Action item
The copy you give must match the records exactly, except that it holds no images.

--- START ---

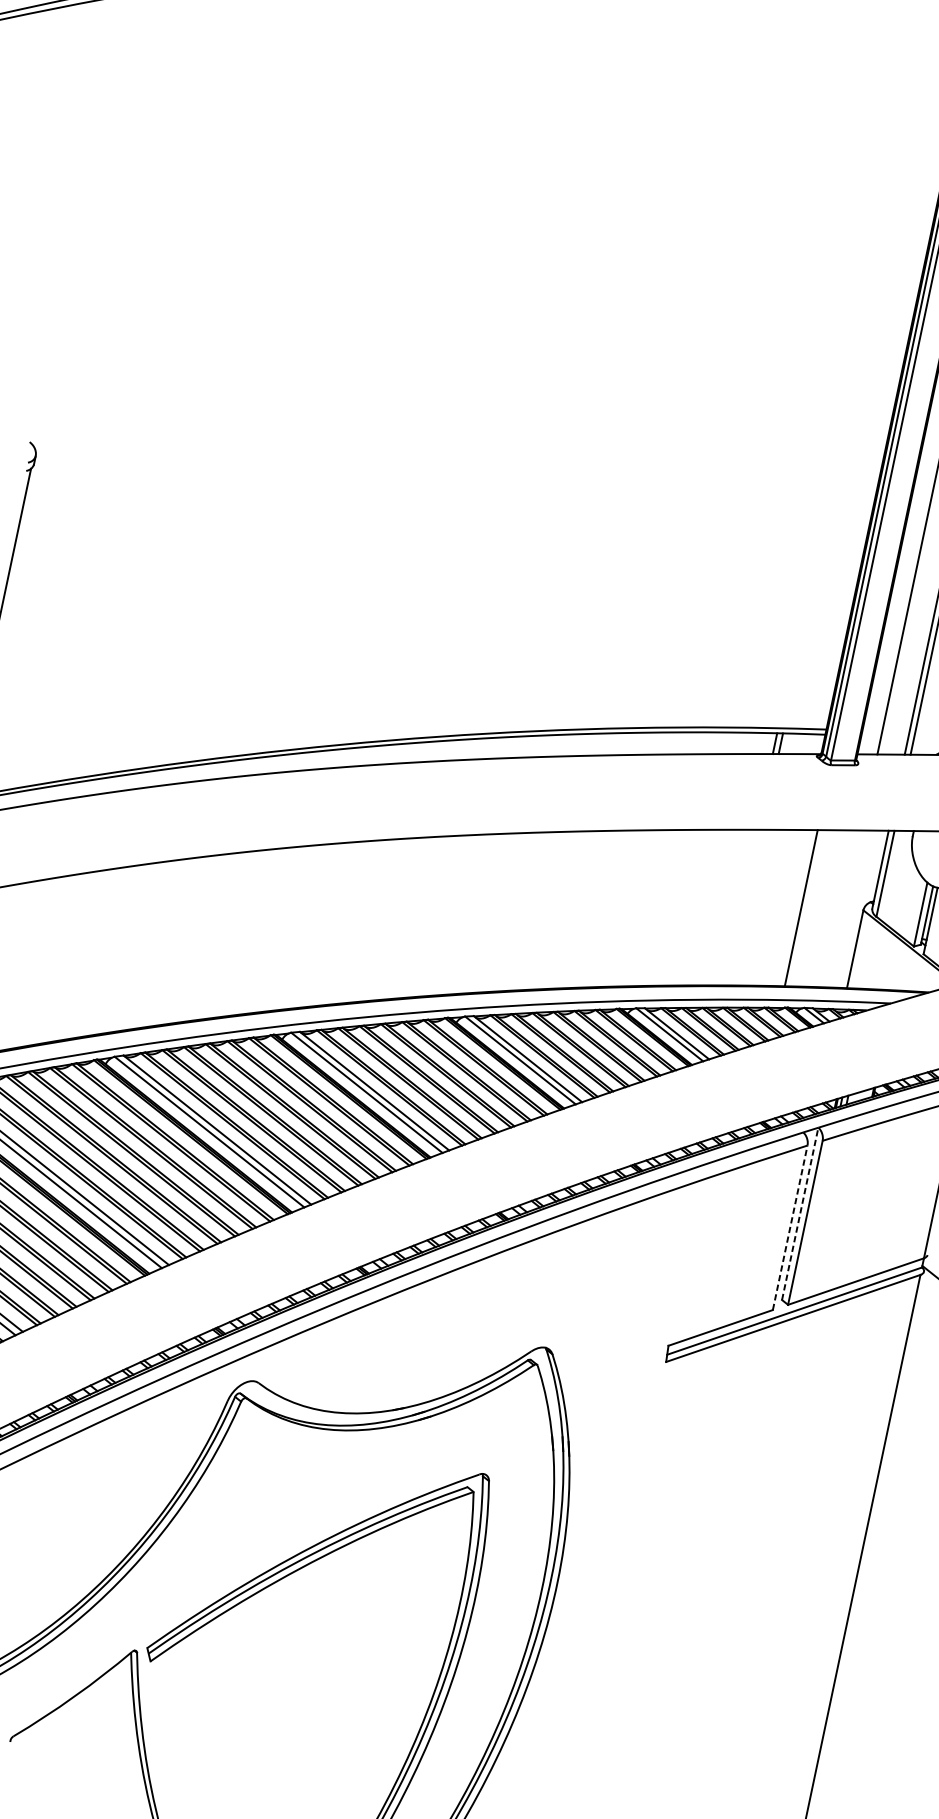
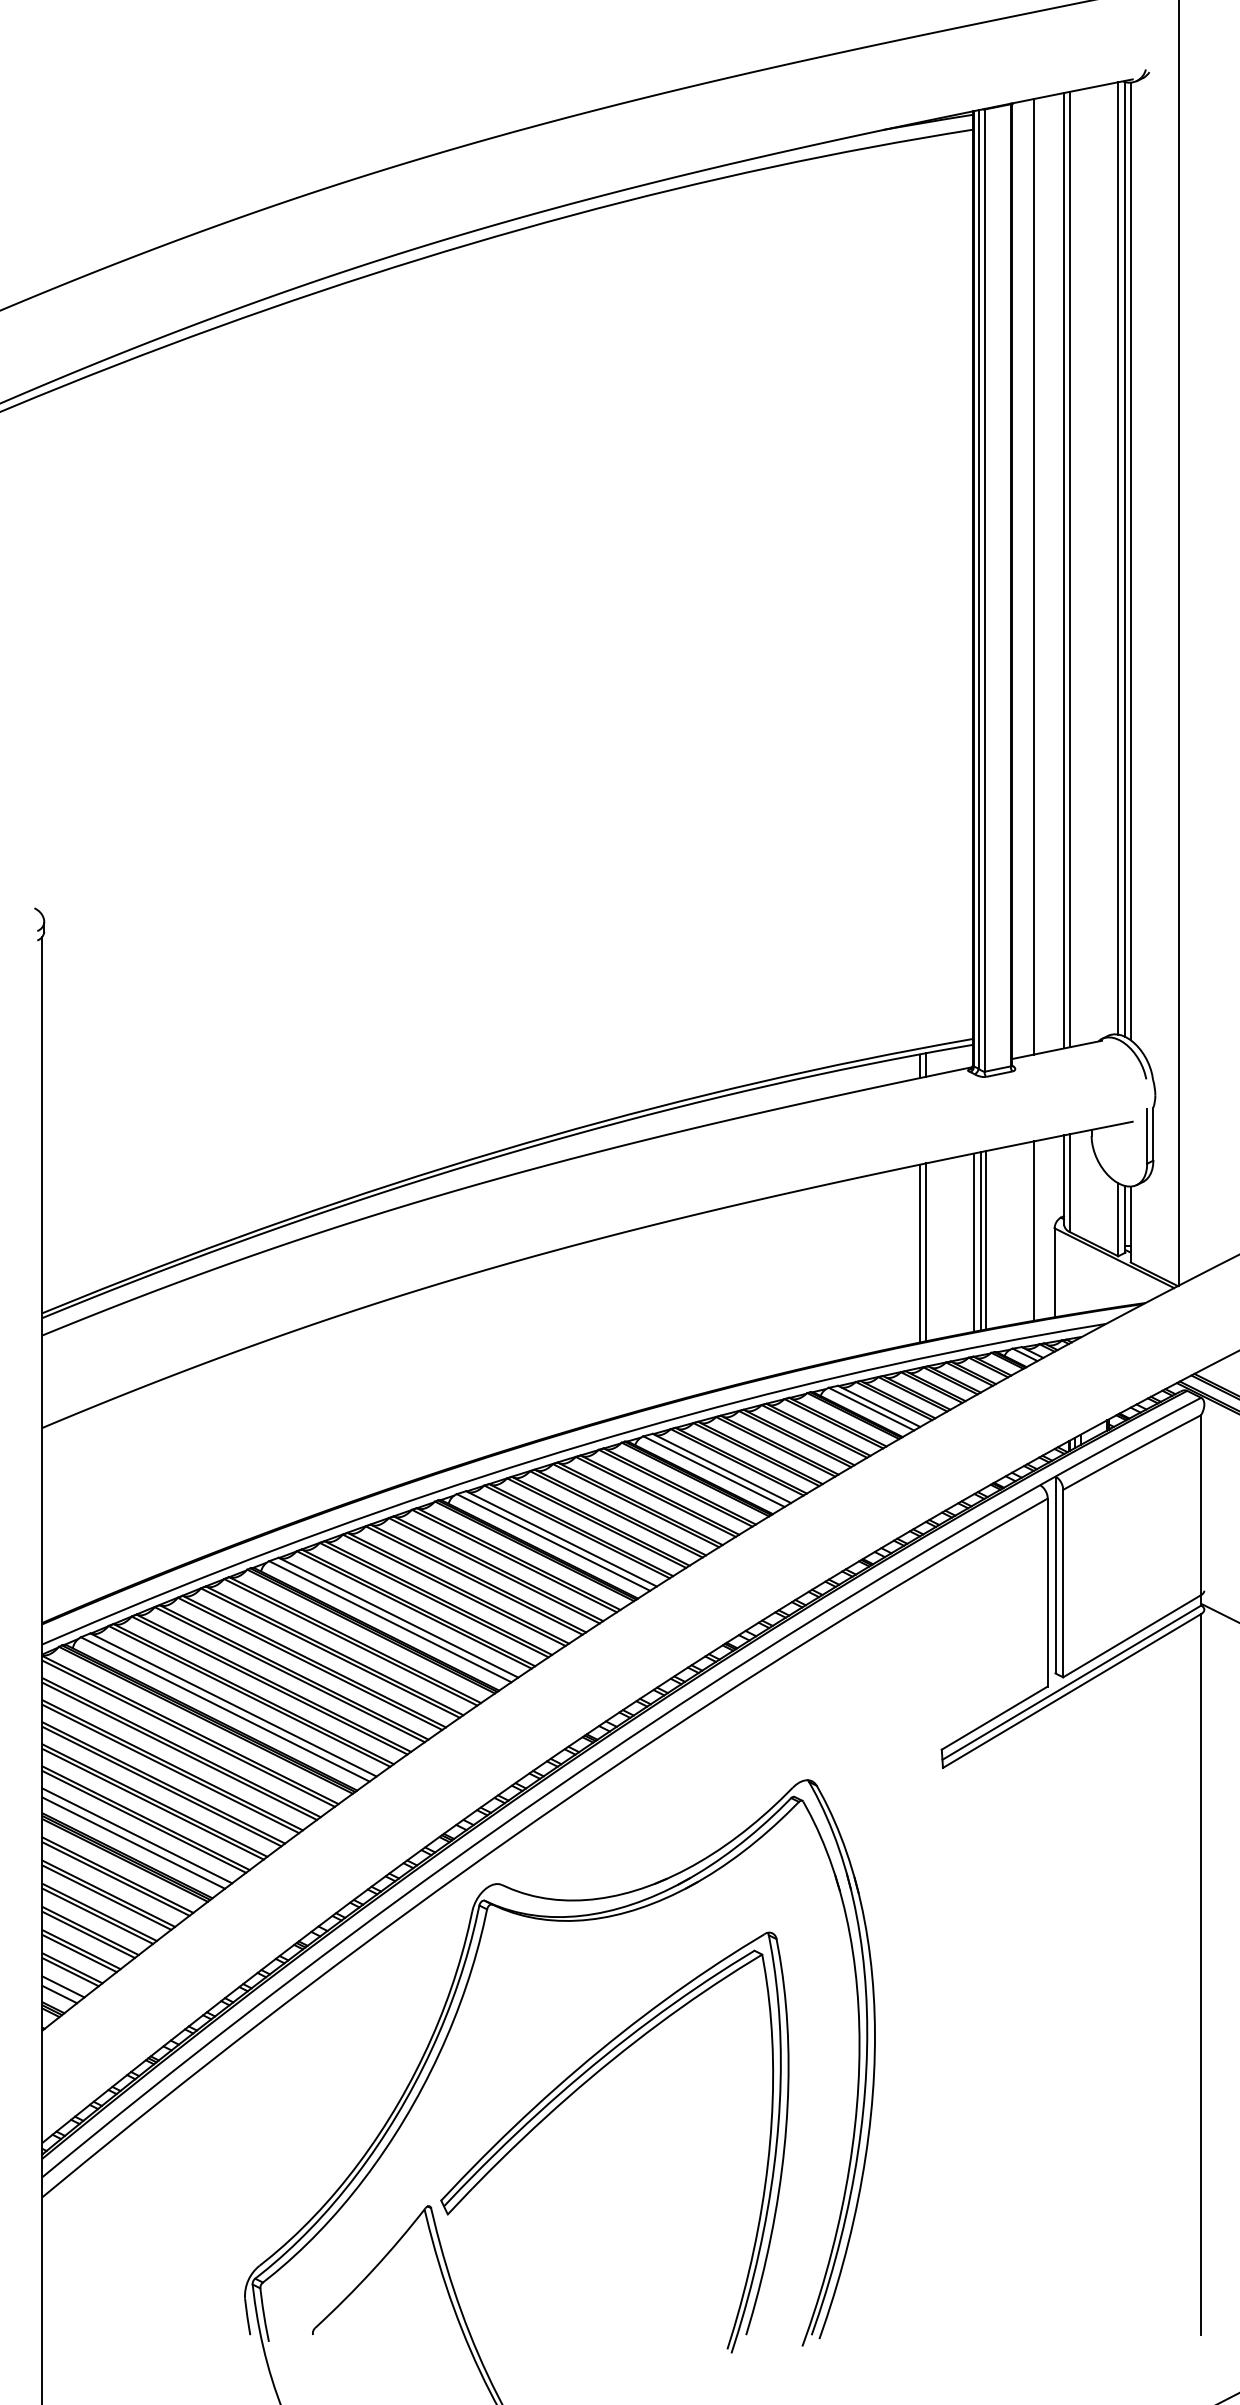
line: (740, 907) -> (919, 1253), added
line: (745, 907) -> (925, 1252), added
line: (789, 907) -> (973, 1242), added
line: (796, 908) -> (980, 1241), added
line: (845, 908) -> (1034, 1230), added
line: (800, 1213) -> (1055, 1574), dashed -> solid
line: (789, 1227) -> (1047, 1592), dashed -> solid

--- END ---

Written reply
line: (740, 907) -> (919, 1253), added
line: (745, 907) -> (925, 1252), added
line: (789, 907) -> (973, 1242), added
line: (796, 908) -> (980, 1241), added
line: (845, 908) -> (1034, 1230), added
line: (800, 1213) -> (1055, 1574), dashed -> solid
line: (789, 1227) -> (1047, 1592), dashed -> solid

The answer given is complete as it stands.